* **Extracted text**:

Without in any way trying to play down or underestimate the intensity and strength of feeling about the matter, I must say that it was significant that the hon. Gentleman said that this is the second year running in which there has been a crisis. It would be fairer to say that it is one of many years in succession when there has been a problem of imports during the early stages of the calendar year. During the last two years the intensity of the problem, particularly in the face of rising costs in the industry, as in other industries, has become more serious. We must remind ourselves that the phenomenon of increased imports at this time of the year is not unusual. As the hon. Gentleman knows, this is the time of the year when traditionally there is less fish available from our sources of fishing, because of bad weather that affects our grounds more than others.

There is reaction to that in that this is the month when our processors, for fear of disruption of supplies, tend to look overseas for supplies more than they do at other times of the year. At the same time, countries like the Netherlands, who fish in the southern North Sea, where large quantities of fish are available, take greater quantities than they can absorb. In no sense, therefore, of trying to belittle the problems facing the industry, it is worth reflecting that what we are seeing this year and what we saw last year is an intensification of a trend that has taken place for a number of reasons.

* **Task prompt**: Carry the speech on fish imports forward from its last sentence. The entries after this speech on fish imports have no connection to it.

* **Records**:
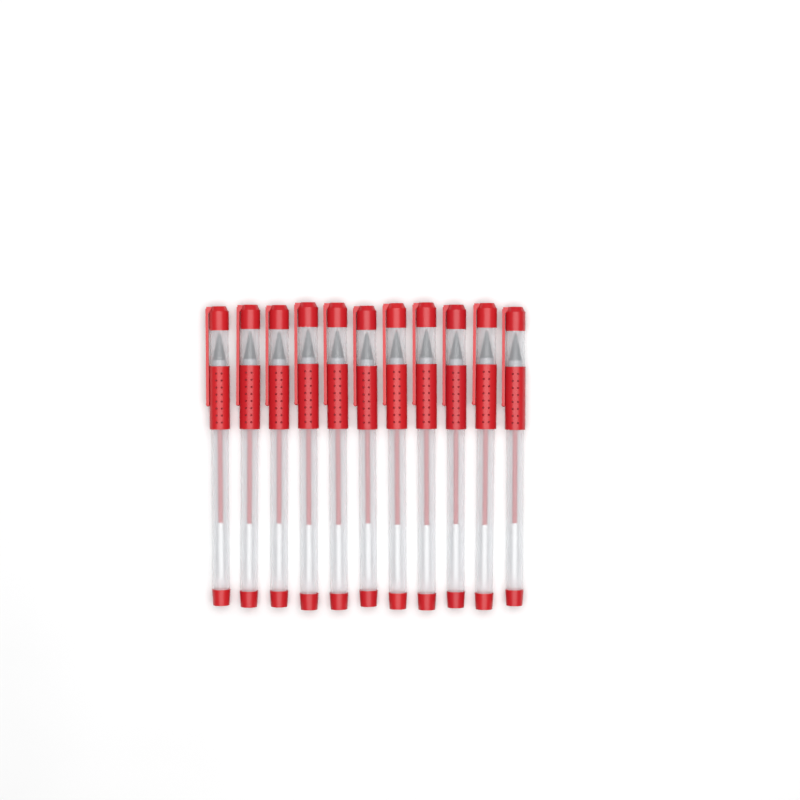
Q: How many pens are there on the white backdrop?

...

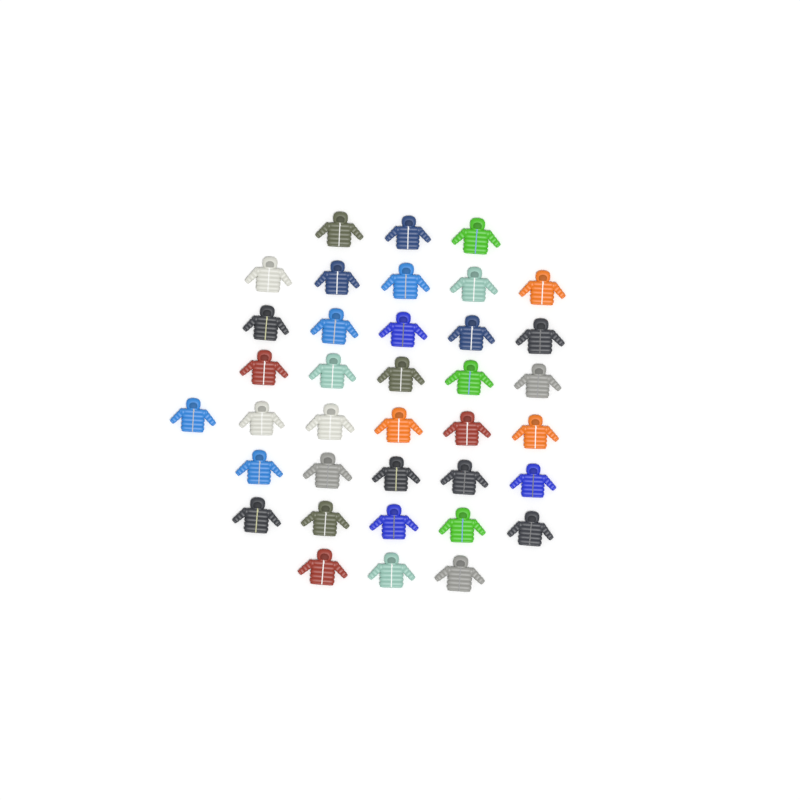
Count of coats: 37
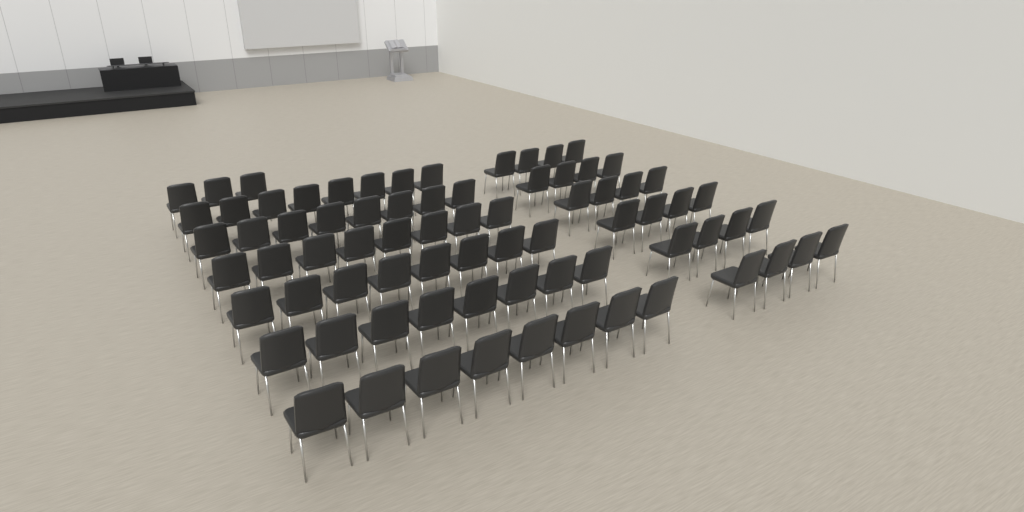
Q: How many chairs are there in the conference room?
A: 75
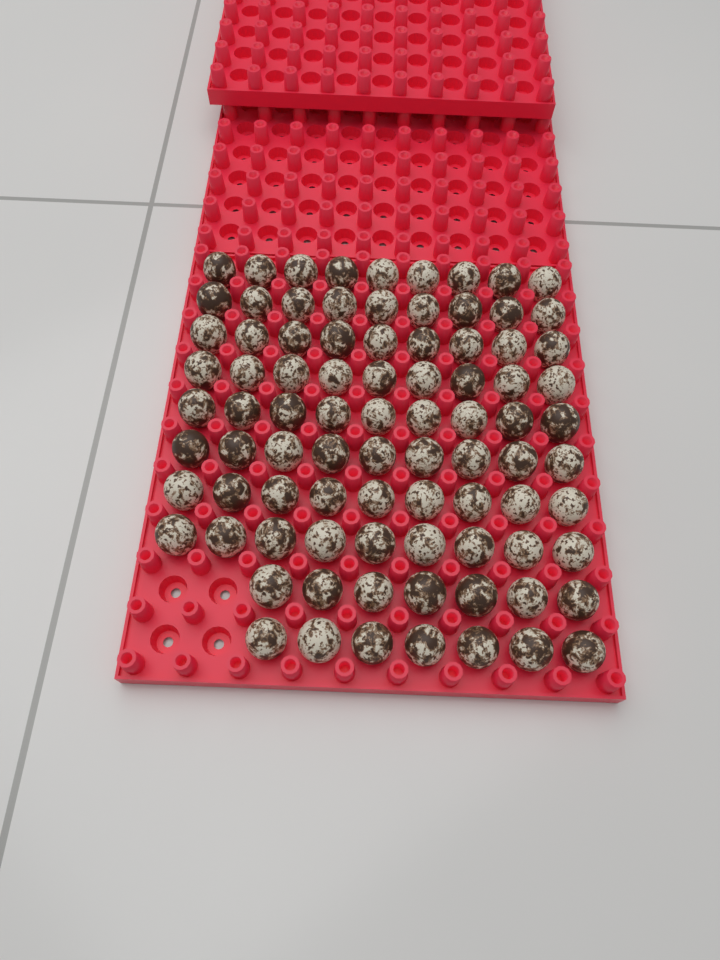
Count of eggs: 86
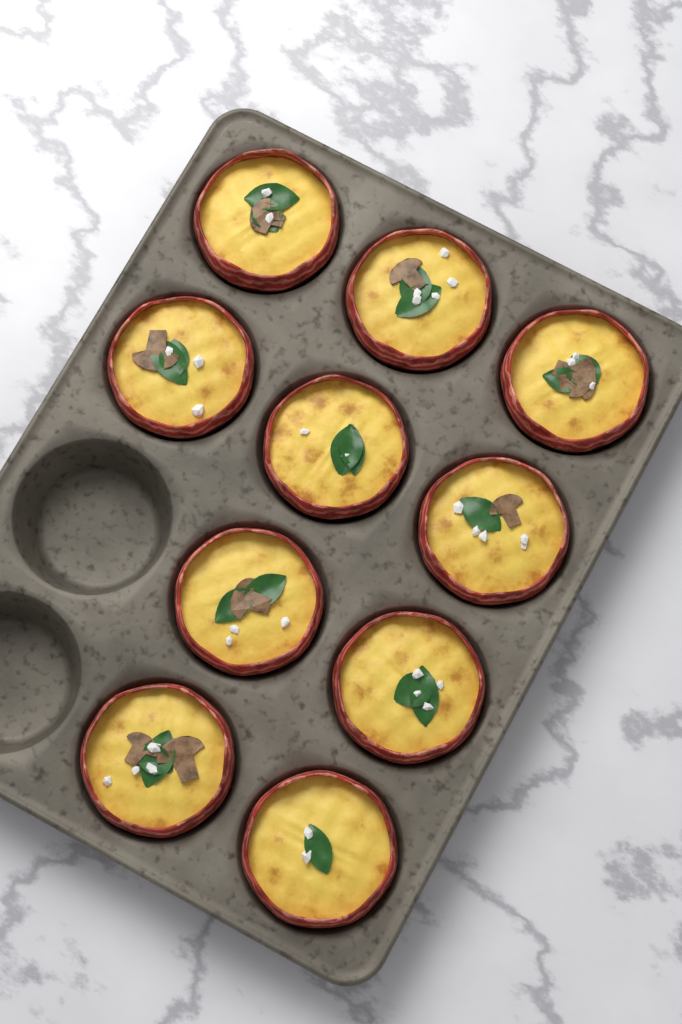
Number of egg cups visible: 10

==

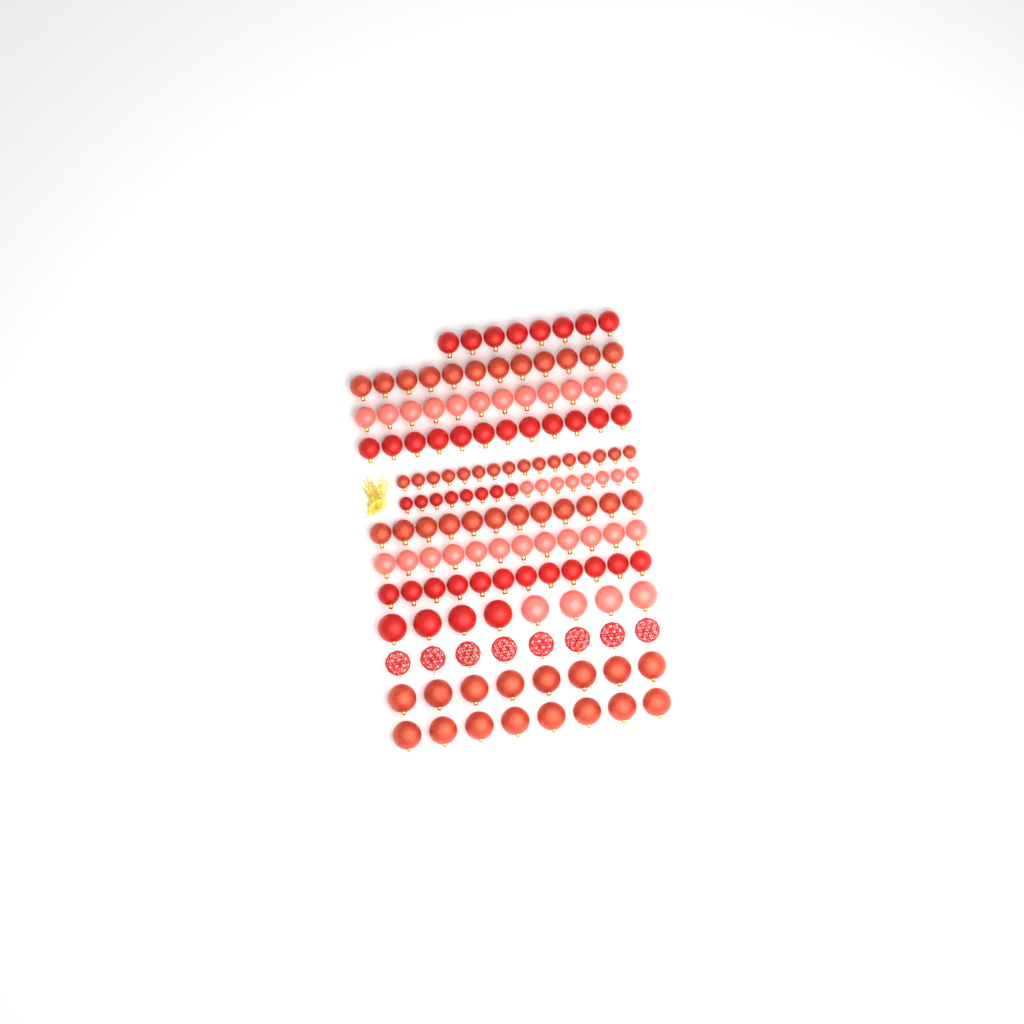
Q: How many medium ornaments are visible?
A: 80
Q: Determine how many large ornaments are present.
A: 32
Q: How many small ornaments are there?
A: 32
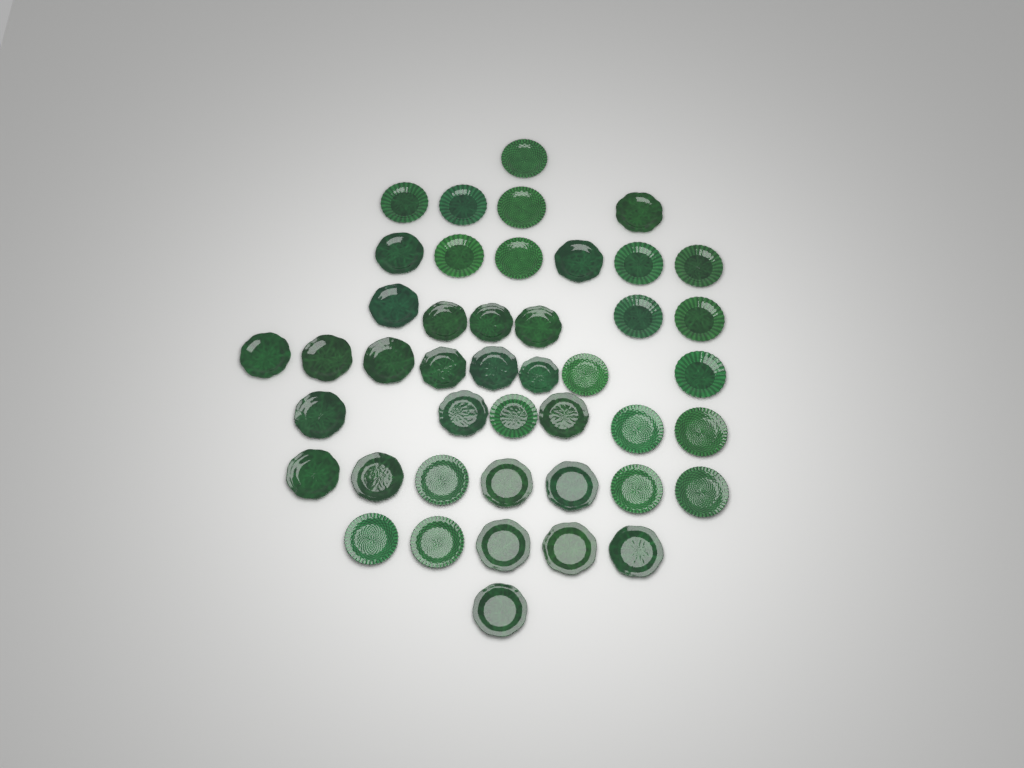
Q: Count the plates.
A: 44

* **Response for this exercise**:
I appreciate and understand the difficulties, but the hon. Member for Grimsby might do better if he did not try to talk in headlines about some of the problems facing the industry. Comments such as "staggering towards bankruptcy", "drastically wrong" and "merry-go-round for fish" are good for headlines, but in many ways they do not help to resolve the problems facing the industry. Let me pick up the last of those phrases. The hon. Member said hastily, and swiftly moved on, that this is what the industry says, and that it is up to the Government to discover what is happening. The Government do try to find out what is happening. If there are complaints, it helps the Government, in trying to trace whether the complaints are well-founded, if the evidence, gossip or whatever the allegations are based on can be given to me or my officials. I assure the House that we shall follow them up. But many of them are simply rumours, allegations and gossip.

I remind the hon. Gentleman that Mr. Nigel Atkins, the chief executive of the NFFO, was quoted in The Times of 5 February as saying that in many cases the allegations about fish coming from Holland at below EEC withdrawal prices were "purely anecdotal, nothing else". Mr. Atkins was correct. It does the industry no good if its case is built on allegations or gossip which cannot be substantiated.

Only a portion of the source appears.